## Excerpted text
——————
As a central banker, I am always careful in assessing the interest rate environment that will influence the short- and longer-run growth prospects for the economy. This is a key aspect of calibrating monetary policy. Let me state the third message very frankly: The longer-term implications for market interest rates are complex and ambiguous. If policymakers punt on making tough fiscal choices or choose too little fiscal consolidation with continued high fiscal deficits, it is likely that the overall demand for so-called loanable funds will be very high relative to the supply. This will be especially evident once the United States is past the worst of our current liquidity trap conditions. In this setting, large increases in real interest rates would discourage capital investment and dampen long-run growth. However, a large fiscal consolidation could lead to higher private precautionary saving, along with higher national saving. This scenario could also dampen growth; but it would be associated with lower real interest rates, reminiscent of deeper liquidity trap conditions. Where market interest rates end up is not obvious. Central bankers and monetary policymakers will need to be attentive to assessing the market’s implication for real interest rates in deciding the appropriate benchmark for nominal policy interest rates.

My fourth message may be obvious, but it is still worth highlighting: All of the long-term challenges we face become easier to meet if we can increase the underlying growth potential of our economies. Many public policy choices are relevant here, and so I offer only a few modest suggestions. In the United States, we can improve our educational system, leading to a more productive work force. In peripheral Europe, economic liberalization, particularly of labor markets, can produce a more efficient allocation of resources and increased potential. And in all countries, smart regulation, efficient tax codes and support for free international trade can increase our productive capacities.

The payoff here can be quite large. Increasing long-run average rates of output growth, even by a few tenths of a percent, can make the budget calculus much easier. In the United States, the Congressional Budget Office estimates that if growth of real GDP each year were only 0.1 percentage point higher for the next ten years than is assumed in its baseline projections, the cumulative deficit for 2012 through 2022 would fall by over $300 billion. Permit me to adapt a saying attributed to the late Senator Everett Dirksen from Illinois: When it comes to growth, a tenth here and a tenth there, and pretty soon, you’re talking about real money! Having said this, we need real, bona fide growth policies — not simply fanciful budget assumptions that tomorrow will bring a better future.

Economic Outlook: A Modest Recovery and Contained Inflation

In the United States, the fiscal and economic strains due to our aging population will occur over a long time horizon. That said, monetary policymakers must formulate policy for today. In the United States, forecasts by both private analysts and FOMC participants see real GDP growth in 2012 coming in at a bit under 2 percent. Growth is expected to move moderately higher in 2013, but only to a pace that is just somewhat above potential. Such growth would likely generate only a small decline in the unemployment rate. For example, the latest Survey of Professional Forecasters projection had the unemployment rate at 7.6 percent in the fourth quarter of 2013—just 0.3 percentage points below where it is today. Against this backdrop of modest growth and still elevated unemployment, inflation is expected to run at or a bit under the FOMC’s stated goal of 2 percent.

The reasons for sluggish U.S. growth are well known. The 2008 financial crisis destroyed trillions of dollars of wealth, forcing consumers and businesses to deleverage. This process has not yet been completed. Fiscal policy is probably a slight drag on growth now; and as I just discussed, further consolidation could be coming soon. And as I also just noted, global growth has been disappointing. There is no shortage of uncertainty as I look at the economic situation in the United States and around the world, and the insecurity it creates is weighing heavily on the spending decisions of businesses and households.
——————
## Data lines
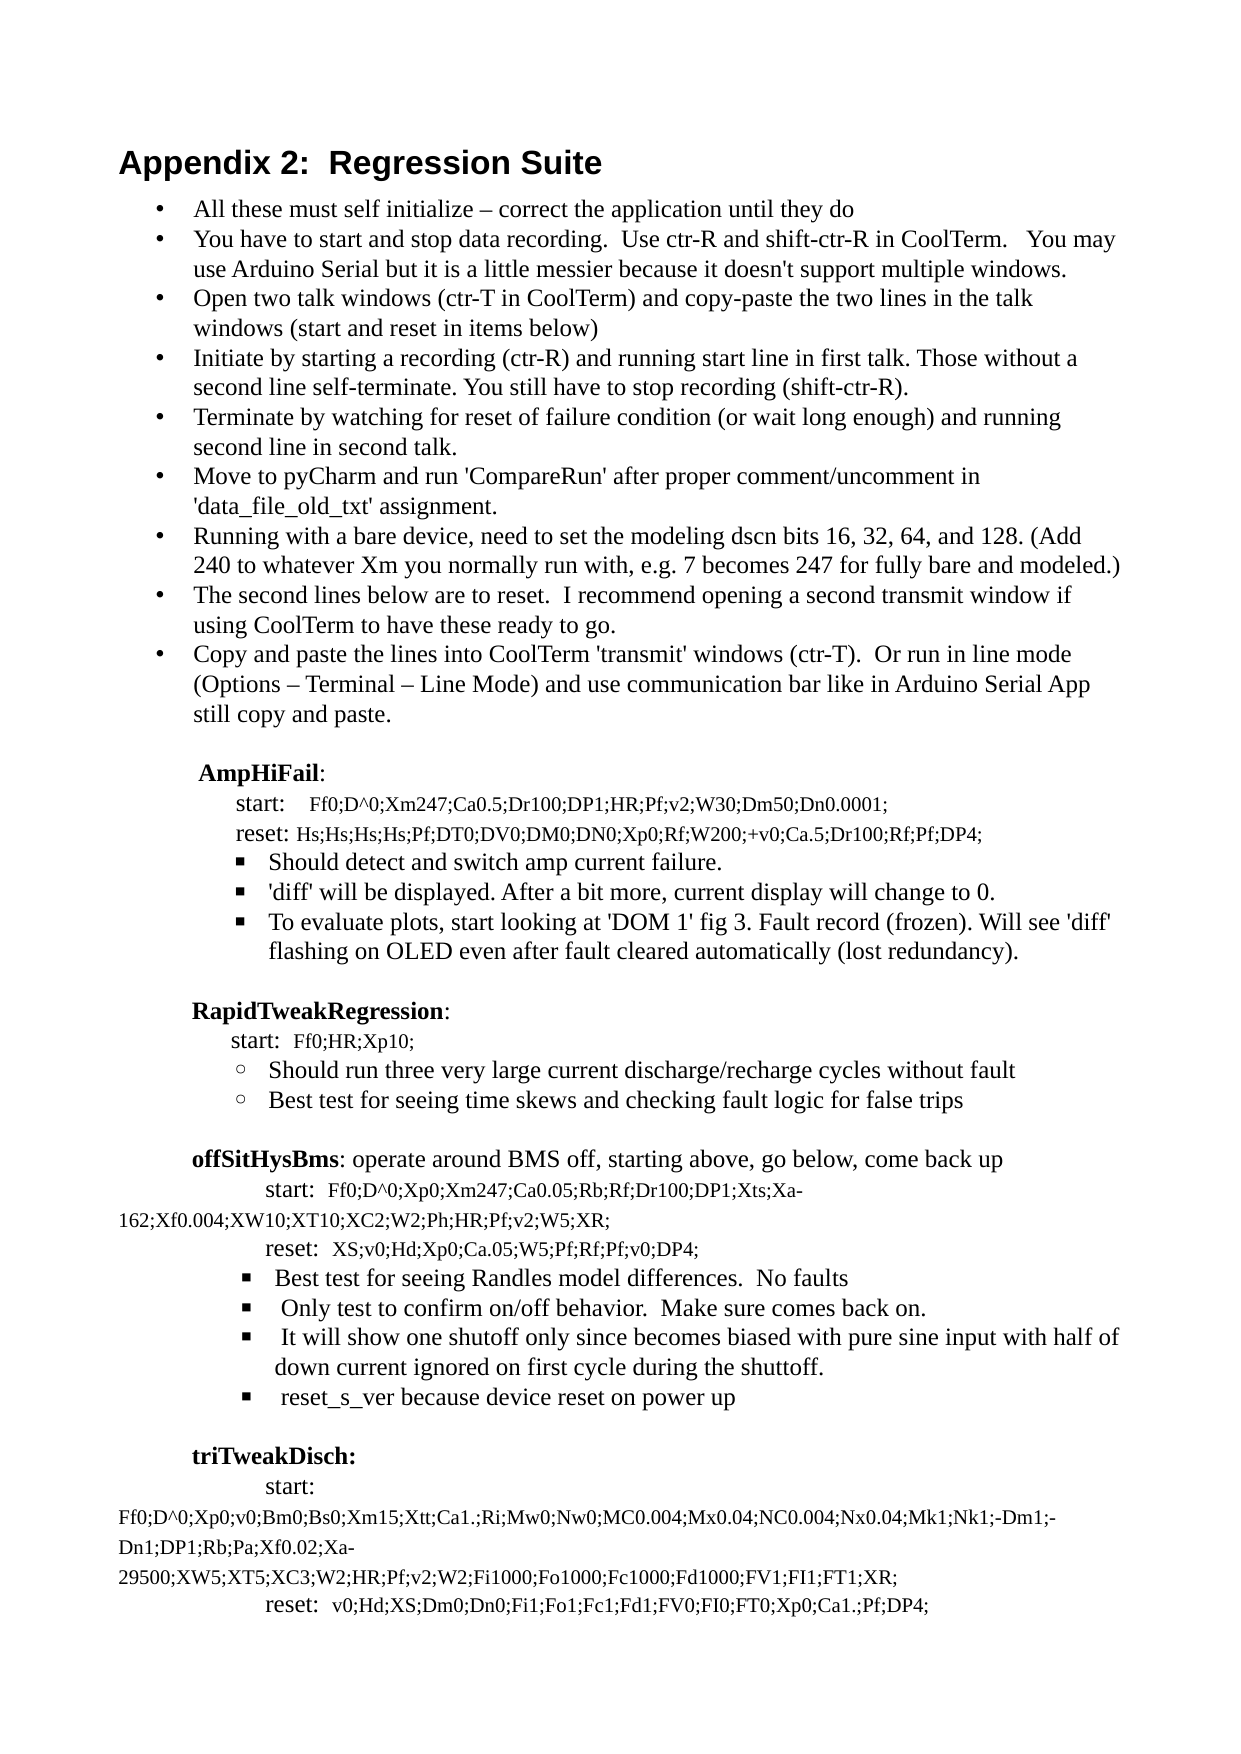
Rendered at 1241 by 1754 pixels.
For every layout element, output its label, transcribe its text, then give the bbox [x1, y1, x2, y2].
——————
## Set task
Resume the speech on fiscal choices, interest rates and the U.S. economic outlook, picking up after its final sentence. The material can be set aside here.

## Reply
Having said all that, most forecasters are predicting that the pace of growth will pick up as we move through next year and into 2014. Underlying these projections is an assumption that fiscal disaster will be avoided—and with this, that some important uncertainties restraining growth should come off the table. Also, deleveraging will run its course, and as it does, the economy’s more-typical cyclical recovery dynamics will take over. As the FOMC indicated in its policy moves last September, the current highly accommodative stance for monetary policy will be kept in place for some time to come.

Recent Monetary Policy Actions

At the September meeting, faced with evidence that the recovery was not proceeding fast enough, the FOMC decided to provide additional policy accommodation in order to make more rapid progress toward our dual mandate goals of maximum employment and price stability. There were two important parts of this additional policy accommodation that bear closer examination.

First, we announced a new open-ended round of large-scale purchases of agency mortgage-backed securities. This was on top of our existing program of extending the maturity of our Treasury security holdings. As with previous large scale asset purchases (LSAPs), these purchases are aimed at putting downward pressure on longer-term interest rates and helping to make broader financial conditions more accommodative, thereby stimulating business and household spending.

An important new aspect of current round of purchases was to tie its length to economic outcomes, rather than announcing a fixed amount of purchases over a predetermined period as we have done in the past. In particular, the FOMC said that the purchases will continue until there is substantial improvement in labor markets. This is subject, of course, to a continued environment of price stability. Tying the length of time over which our purchases will be made to economic conditions is an important step. Because it clarifies how our policy decisions are conditional on progress made toward our dual mandate goals, markets can be more confident that we will provide the monetary accommodation necessary to close the large resource gaps that currently exist; additionally, markets can be more certain that we will not wait too long to tighten if inflation were to become an important concern.

The natural question at this point is to ask: What constitutes substantial improvement in labor markets? Personally, I think we would need to see several things. The first would be increases in payrolls of at least 200,000 per month for a period of around six months. We also would need to see a faster pace of GDP growth than we have now — something noticeably above the economy’s potential rate of growth. Such concurrent gains should be enough to produce sustainable downward momentum in the unemployment rate and to make us more confident that the improvements are sustainable. Once we established that there has been this substantial improvement in labor markets, we would stop adding to our balance sheet. But we would keep the funds rate near zero for some time longer.

The second major policy action at the FOMC meeting in September was to make it clear that the highly accommodative stance of monetary policy would remain in place for a considerable time after the economic recovery strengthens. According to our statement, the funds rate would likely stay near its current level until mid-2015.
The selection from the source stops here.